* _FRAGMENTO DE PÁGINA_
No significa renunciar a las convicciones, sino comprender que una provincia se construye sumando voluntades antes que multiplicando enemigos.
Y esa diferencia no parece ser casual.
¿Está naciendo otra forma de hacer política?
Nuevos tiempos, hartazgo de un pasado que siempre hablo de un futuro que nunca llegó.
Desde hace tiempo, La Línea viene sosteniendo que algo importante está comenzando a gestarse en San Luis, desde Villa Mercedes.
No necesariamente un nuevo partido.
No necesariamente un nuevo frente.
Sino una nueva cultura política.
Mientras buena parte del país continúa atrapada entre la grieta permanente, las descalificaciones y la lógica del adversario como enemigo, desde Villa Mercedes parece comenzar a emerger una mirada distinta.
Una mirada donde el diálogo deja de interpretarse como debilidad.
Donde escuchar no significa resignar principios.
Donde construir acuerdos deja de ser una mala palabra.
Dónde no generar oposiciones absurdas ya parece un hecho que comienza a ser observado científicamente.
Lo llamativo es que este fenómeno no surge desde los grandes centros de poder nacional.
Surge desde el corazón del país.
Desde el departamento Pedernera.

(Elementos almacenados)

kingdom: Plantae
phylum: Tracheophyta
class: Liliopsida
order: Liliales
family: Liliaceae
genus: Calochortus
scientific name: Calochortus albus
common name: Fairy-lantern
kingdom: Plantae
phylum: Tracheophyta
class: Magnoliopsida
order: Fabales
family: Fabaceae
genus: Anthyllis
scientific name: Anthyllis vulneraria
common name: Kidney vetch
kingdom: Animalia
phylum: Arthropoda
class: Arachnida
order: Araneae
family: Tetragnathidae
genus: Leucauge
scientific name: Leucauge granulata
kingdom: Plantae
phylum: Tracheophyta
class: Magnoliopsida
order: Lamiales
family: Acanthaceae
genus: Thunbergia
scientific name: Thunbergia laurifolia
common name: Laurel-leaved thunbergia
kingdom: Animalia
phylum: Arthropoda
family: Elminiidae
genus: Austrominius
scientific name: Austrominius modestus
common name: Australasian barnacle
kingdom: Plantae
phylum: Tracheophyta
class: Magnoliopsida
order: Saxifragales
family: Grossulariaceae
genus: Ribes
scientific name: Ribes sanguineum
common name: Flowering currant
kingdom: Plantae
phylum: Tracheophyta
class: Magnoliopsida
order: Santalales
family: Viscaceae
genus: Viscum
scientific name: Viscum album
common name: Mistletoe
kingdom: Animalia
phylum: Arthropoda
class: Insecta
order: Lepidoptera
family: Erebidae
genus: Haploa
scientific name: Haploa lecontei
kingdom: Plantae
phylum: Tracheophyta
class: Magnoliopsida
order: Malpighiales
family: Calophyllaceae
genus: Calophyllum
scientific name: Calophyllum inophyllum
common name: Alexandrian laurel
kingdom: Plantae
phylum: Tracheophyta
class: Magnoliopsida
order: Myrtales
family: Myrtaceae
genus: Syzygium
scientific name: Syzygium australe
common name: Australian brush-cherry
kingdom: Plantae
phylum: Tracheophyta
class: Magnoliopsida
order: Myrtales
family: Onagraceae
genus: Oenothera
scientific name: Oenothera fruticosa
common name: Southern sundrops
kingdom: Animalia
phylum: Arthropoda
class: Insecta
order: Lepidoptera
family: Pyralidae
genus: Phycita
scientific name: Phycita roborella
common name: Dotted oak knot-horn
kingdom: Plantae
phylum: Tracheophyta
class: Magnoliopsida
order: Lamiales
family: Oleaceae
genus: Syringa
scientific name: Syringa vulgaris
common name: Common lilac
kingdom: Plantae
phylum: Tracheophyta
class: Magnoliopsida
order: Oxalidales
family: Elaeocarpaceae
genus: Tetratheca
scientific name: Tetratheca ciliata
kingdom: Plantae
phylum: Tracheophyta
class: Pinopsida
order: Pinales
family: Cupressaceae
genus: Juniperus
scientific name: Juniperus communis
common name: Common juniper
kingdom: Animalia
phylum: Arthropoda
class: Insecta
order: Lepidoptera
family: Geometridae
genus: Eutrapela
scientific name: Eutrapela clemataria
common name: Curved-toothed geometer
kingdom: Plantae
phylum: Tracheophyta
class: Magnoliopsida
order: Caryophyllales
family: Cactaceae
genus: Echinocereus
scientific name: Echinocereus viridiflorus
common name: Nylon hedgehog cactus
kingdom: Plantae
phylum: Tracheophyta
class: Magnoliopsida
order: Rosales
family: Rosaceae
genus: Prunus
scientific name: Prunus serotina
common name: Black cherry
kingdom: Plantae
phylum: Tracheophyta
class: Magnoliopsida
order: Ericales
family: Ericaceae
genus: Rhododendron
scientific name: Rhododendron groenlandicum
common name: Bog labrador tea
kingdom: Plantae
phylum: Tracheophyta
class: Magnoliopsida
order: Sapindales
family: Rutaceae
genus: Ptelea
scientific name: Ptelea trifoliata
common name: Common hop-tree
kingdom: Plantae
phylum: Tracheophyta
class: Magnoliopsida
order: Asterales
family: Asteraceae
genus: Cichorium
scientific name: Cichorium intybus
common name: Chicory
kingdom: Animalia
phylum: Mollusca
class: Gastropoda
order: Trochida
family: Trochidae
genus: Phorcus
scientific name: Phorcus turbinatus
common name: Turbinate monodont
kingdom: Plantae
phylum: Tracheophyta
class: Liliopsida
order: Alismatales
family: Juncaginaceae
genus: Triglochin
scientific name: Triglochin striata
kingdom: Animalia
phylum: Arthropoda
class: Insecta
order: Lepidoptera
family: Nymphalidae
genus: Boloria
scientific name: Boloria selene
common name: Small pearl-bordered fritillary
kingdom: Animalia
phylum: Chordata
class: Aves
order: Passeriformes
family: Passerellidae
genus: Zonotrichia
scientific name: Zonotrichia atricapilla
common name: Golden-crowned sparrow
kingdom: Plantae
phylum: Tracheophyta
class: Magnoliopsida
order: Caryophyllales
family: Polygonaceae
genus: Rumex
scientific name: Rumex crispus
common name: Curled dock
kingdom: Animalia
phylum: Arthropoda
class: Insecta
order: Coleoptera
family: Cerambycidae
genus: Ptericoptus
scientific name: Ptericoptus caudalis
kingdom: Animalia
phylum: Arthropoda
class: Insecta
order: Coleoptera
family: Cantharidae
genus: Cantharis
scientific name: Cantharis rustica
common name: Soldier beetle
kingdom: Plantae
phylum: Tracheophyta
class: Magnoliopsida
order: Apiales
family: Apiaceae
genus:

* _TAREA A_
Resuma en dos oraciones el fragmento sobre la nueva cultura política en San Luis.
* _TAREA B_
Reproduzca literalmente el pasaje del fragmento sobre la nueva cultura política en San Luis que comienza con «No significa renunciar» y continúa hasta «un nuevo partido.».

* _SU RESPUESTA A_
El fragmento sostiene que en San Luis, desde Villa Mercedes, podría estar gestándose una nueva cultura política, y no necesariamente un nuevo partido o un nuevo frente. Mientras buena parte del país sigue atrapada en la grieta y las descalificaciones, esa mirada deja de ver el diálogo como debilidad y los acuerdos como una mala palabra, y no surge desde los grandes centros de poder nacional, sino desde el departamento Pedernera.

* _SU RESPUESTA B_
No significa renunciar a las convicciones, sino comprender que una provincia se construye sumando voluntades antes que multiplicando enemigos.
Y esa diferencia no parece ser casual.
¿Está naciendo otra forma de hacer política?
Nuevos tiempos, hartazgo de un pasado que siempre hablo de un futuro que nunca llegó.
Desde hace tiempo, La Línea viene sosteniendo que algo importante está comenzando a gestarse en San Luis, desde Villa Mercedes.
No necesariamente un nuevo partido.